Bunlardan Hatay mes'elesinden, çiftliklerin, “İkinci Adam”ın zorlamasıyle, Zirâat Vekâletine satılmak yerine, -Meb'ûsların ve matbûâtın coşkun tezâhürâtı refâkatinde olsa da- Hazîne'ye hîbe edilmesinin “Tek Adam”ı muğber etmesinden, akşamları işret sofrasında, tütsülü kafayla verilen karârların ayık kafayla da tatbîk edilmeye çalışılmasının “İkinci Adam”da meydana getirdiği endîşeden, “Tek Adam”ın, memnûn olmadığı İcrâ Vekîllerini azarlıyarak onları istîfâya icbâr etmesinin Başvekîlde teessür ve kırgınlığa yol açmasından, gerek Mustafa Kemâl'in hastalıktan mütevellid –mûtâddan fazla- asabî ve tahammülsüz davranışlarının, gerekse İnönü'nün yorgunluk ve bıkkınlık hâlinin aralarındaki münâsebetleri giderek gerginleştirmesinden yukarıdaki fasıllarda bahsetmiştik.
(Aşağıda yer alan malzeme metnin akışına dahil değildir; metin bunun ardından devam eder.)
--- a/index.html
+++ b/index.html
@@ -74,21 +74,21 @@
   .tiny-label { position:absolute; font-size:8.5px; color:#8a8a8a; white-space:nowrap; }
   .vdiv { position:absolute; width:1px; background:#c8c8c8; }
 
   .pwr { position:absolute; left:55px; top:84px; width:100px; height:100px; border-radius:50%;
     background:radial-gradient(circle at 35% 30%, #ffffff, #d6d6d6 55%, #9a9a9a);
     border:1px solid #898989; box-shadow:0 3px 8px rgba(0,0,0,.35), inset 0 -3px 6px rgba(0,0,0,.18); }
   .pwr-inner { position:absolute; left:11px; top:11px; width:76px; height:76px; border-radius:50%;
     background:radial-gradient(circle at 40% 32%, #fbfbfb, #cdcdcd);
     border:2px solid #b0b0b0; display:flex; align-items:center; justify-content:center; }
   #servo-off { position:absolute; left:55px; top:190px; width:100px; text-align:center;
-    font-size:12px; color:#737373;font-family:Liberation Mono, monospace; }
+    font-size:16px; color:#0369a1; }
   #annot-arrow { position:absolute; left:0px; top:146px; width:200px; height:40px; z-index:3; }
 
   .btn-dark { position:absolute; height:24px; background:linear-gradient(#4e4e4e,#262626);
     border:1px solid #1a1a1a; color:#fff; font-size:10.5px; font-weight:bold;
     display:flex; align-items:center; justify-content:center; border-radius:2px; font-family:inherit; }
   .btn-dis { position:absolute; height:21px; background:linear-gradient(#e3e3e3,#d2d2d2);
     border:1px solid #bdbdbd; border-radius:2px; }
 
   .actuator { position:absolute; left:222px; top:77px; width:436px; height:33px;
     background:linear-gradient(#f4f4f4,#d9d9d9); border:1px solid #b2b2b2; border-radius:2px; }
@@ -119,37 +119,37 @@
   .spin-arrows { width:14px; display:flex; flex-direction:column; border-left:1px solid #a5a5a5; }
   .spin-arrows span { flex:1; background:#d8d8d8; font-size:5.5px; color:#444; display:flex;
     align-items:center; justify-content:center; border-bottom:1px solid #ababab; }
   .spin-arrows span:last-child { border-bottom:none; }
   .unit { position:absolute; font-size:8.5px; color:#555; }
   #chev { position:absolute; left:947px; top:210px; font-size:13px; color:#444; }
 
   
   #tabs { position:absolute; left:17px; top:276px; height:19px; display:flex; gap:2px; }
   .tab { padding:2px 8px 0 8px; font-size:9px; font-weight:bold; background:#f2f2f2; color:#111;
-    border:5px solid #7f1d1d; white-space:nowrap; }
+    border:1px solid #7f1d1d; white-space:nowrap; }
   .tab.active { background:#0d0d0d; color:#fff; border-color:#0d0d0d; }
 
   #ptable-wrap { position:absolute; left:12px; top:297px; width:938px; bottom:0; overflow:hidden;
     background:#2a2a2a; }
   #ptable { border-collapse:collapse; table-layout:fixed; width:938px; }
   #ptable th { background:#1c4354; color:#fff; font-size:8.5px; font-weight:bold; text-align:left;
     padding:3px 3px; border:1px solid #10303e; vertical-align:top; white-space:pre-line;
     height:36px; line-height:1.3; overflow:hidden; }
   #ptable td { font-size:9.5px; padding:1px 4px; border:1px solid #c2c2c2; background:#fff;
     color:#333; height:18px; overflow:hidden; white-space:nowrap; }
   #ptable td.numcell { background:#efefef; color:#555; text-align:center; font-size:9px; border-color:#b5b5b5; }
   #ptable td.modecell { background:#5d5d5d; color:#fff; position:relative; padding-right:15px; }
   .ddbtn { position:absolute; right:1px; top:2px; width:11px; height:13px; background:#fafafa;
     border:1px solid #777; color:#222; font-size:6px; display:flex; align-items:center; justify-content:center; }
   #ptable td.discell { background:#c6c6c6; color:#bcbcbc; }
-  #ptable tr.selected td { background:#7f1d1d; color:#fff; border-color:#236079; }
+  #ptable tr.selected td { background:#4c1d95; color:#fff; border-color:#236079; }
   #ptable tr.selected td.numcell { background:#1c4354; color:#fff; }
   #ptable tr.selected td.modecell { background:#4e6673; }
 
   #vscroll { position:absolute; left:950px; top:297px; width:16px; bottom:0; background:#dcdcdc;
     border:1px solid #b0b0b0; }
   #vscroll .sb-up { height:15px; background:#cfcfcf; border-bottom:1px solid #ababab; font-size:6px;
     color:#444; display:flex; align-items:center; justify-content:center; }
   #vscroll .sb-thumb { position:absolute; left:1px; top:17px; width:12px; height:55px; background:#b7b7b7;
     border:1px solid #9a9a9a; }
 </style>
Bu gibi ihtilâf ve çatışma vesîlelerine, 18 Eylûl 1937 münâkaşasına tekaddüm eden günlerde, Niyon Îtilâfı (“Arrangement de Nyon”) mes'elesi zammolmuştu.
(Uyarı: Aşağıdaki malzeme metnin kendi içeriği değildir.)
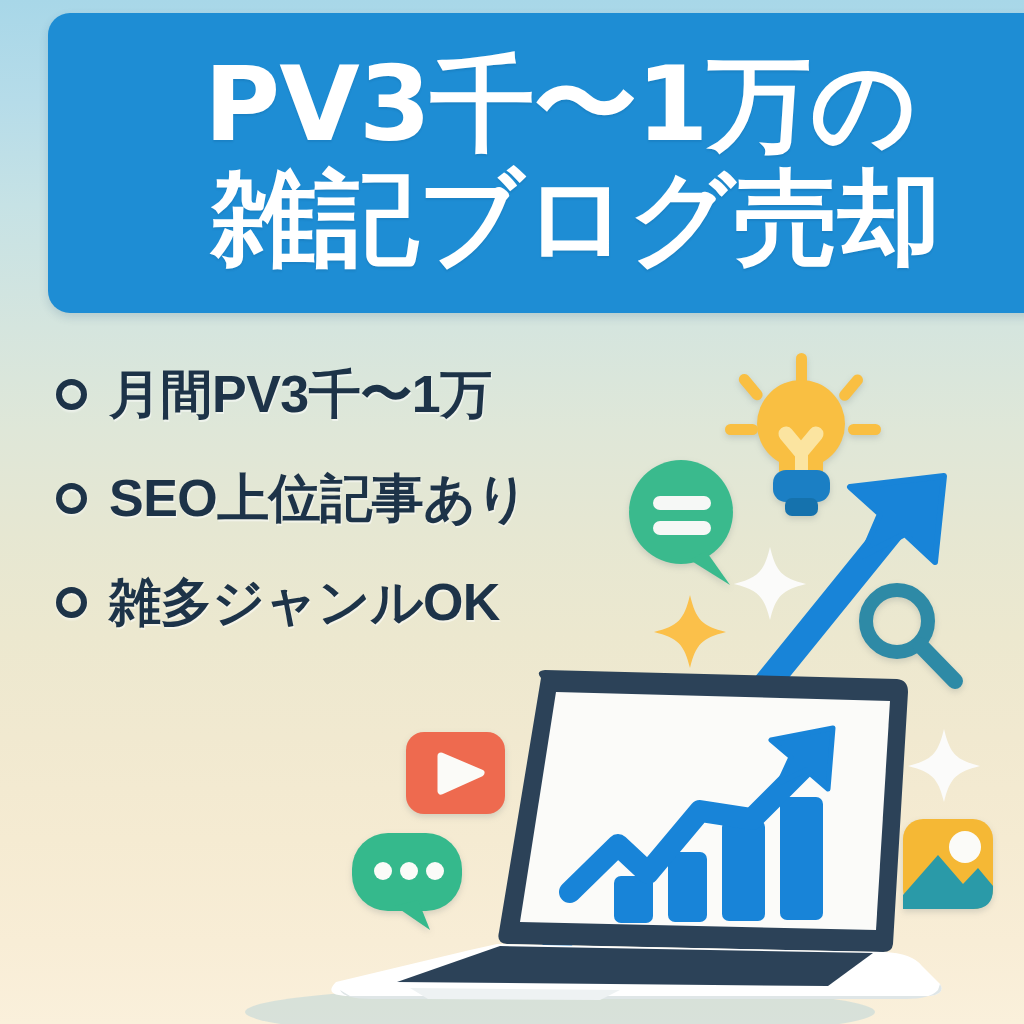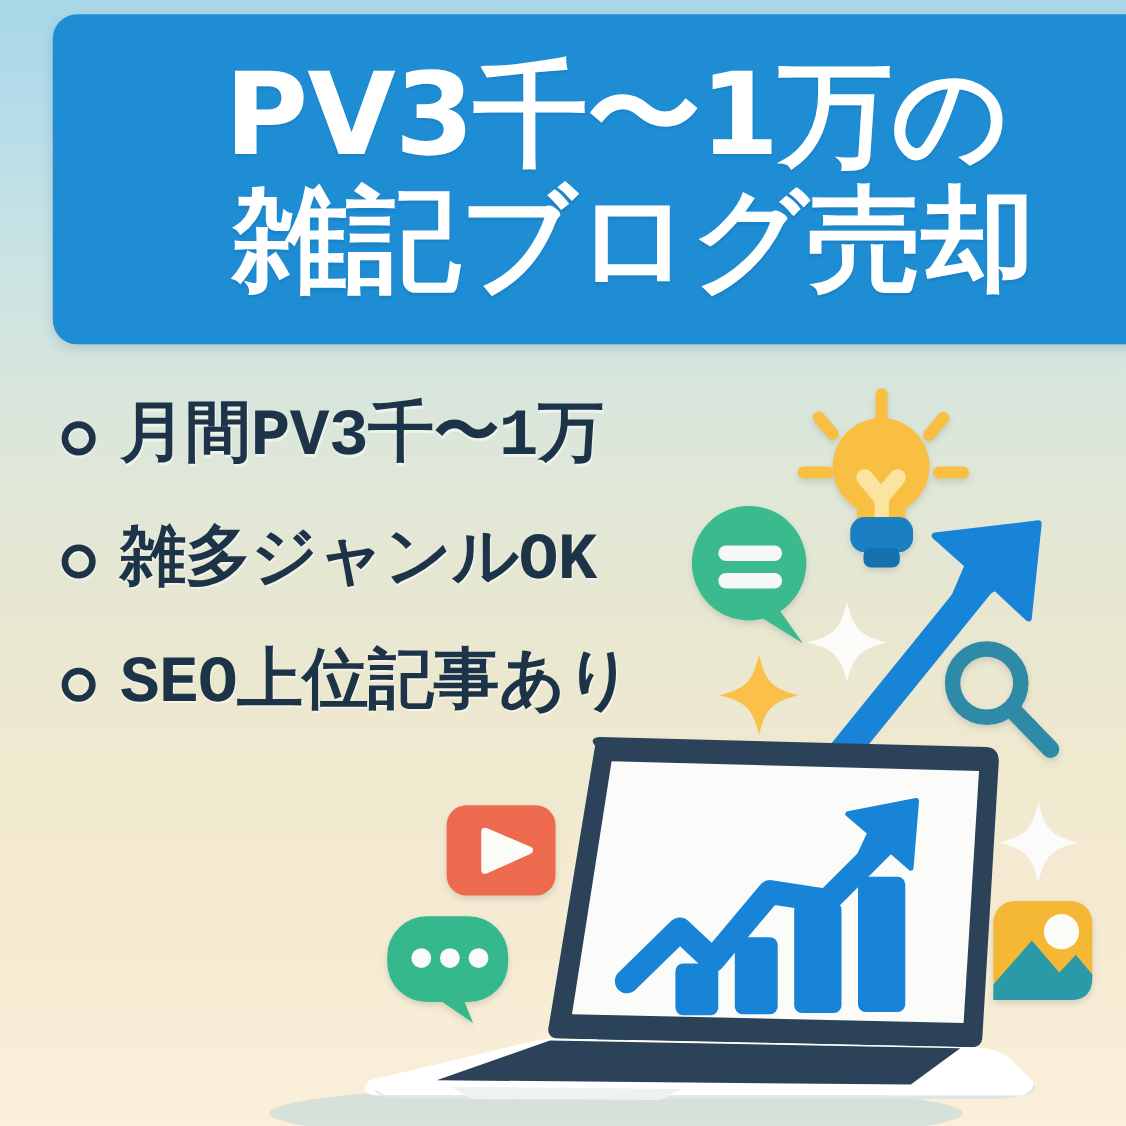--- a/index.html
+++ b/index.html
@@ -44,22 +44,22 @@
     position:absolute;left:56px;top:368px;width:640px;
     display:flex;flex-direction:column;gap:52px;
   }
   .bullet-row{display:flex;align-items:center;gap:22px;}
   .bullet-marker{
     width:31px;height:31px;flex:0 0 31px;border-radius:50%;
     border:6px solid #1d3348;box-sizing:border-box;
     filter:drop-shadow(0 2px 1px rgba(255,255,255,.55));
   }
   .bullet-text{
-    color:#1d3348;font-weight:800;font-size:60px;line-height:1;
-    font-family:Liberation Mono, monospace;
+    color:#1d3348;font-weight:800;font-size:52px;line-height:1;
+    font-family:Liberation Sans, sans-serif;
     letter-spacing:-.5px;white-space:nowrap;
     text-shadow:1px 2px 0 rgba(255,255,255,.5);
   }
 
   
   #art{position:absolute;left:0;top:0;width:1024px;height:1024px;pointer-events:none;}
   .shadowed{filter:drop-shadow(0 3px 3px rgba(60,80,90,.18));}
 </style>
 </head>
 <body>
@@ -168,23 +168,23 @@
 
   <div id="bullets">
 
     <div class="bullet-row">
       <span class="bullet-marker"></span>
       <span class="bullet-text">月間PV3千〜1万</span>
     </div>
 
     <div class="bullet-row">
       <span class="bullet-marker"></span>
-      <span class="bullet-text">雑多ジャンルOK</span>
+      <span class="bullet-text">SEO上位記事あり</span>
     </div>
 
     <div class="bullet-row">
       <span class="bullet-marker"></span>
-      <span class="bullet-text">SEO上位記事あり</span>
+      <span class="bullet-text">雑多ジャンルOK</span>
     </div>
 
   </div>
 
 </div>
 
 </body></html>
Niyon Îtilâfı hakkında “Büyük Şef” ve “Râdife”si arasındaki münâkaşa

1936'da başlıyan İspanya Dâhilî Harbi 1937 senesinde de devâm etmekte iken, Akdeniz'de korsan (yâni milliyeti mechûl ve beynelmilel hukuka mugayir fiillerde bulunan) denizaltılar (ki Faşist İtalya'ya âid olduklarına dâir kuvvetli karîneler mevcûddu) peydâ olmuş ve bunlar, İspanya Sosyalist-Komünist Cephesine yardım götüren Sovyet gemileriyle berâber, Harbde taraf olmıyan sâir memleketlerin ticâret gemilerini de vurmaya başlamışlardı. Bu korsanlık faâliyetlerine sed çekmek için, Akdeniz'e sâhildâr olan memleketler, İngiltere ve Fransa'nın öncülüğünde, İsviçre'nin Niyon (Frc. “Nyon”) şehrinde, Fransız Hâriciye Vekîli Yvon Delbos'nun riyâsetinde, bir konferans hâlinde toplanmışlar ve sür'atle (10 ilâ 14 Eylûl târihlerinde, dört günde) netîceye ulaşarak, Niyon Îtilâfnâmesi'ni (“Arrangement de Nyon”) kabûl etmişlerdi (14 Eylûl 1937).  Îtilâfnâmeyi imzâ eden dokuz memleket şunlardı: Fransa, İngiltere, SSCB, Türkiye, Yugoslavya, Yunanistan, Bulgaristan, Romanya, Mısır. (H. R. Soyak -1973: II/664-, bunlara Arnavutluk'u da dâhil etmiştir, ki bu, yanlıştır.) Bu îtilâfnâme sâdece korsan denizaltılara müteallik idi; birkaç gün sonra (17 Eylûl 1937) bunun zeyli olan ikinci bir îtilâfnâmeyle, aynı hükümler, deniz üstü gemilerine ve hava vâsıtalarına da (“les aéronefs”: balonlar, tayyâreler) teşmîl edildi.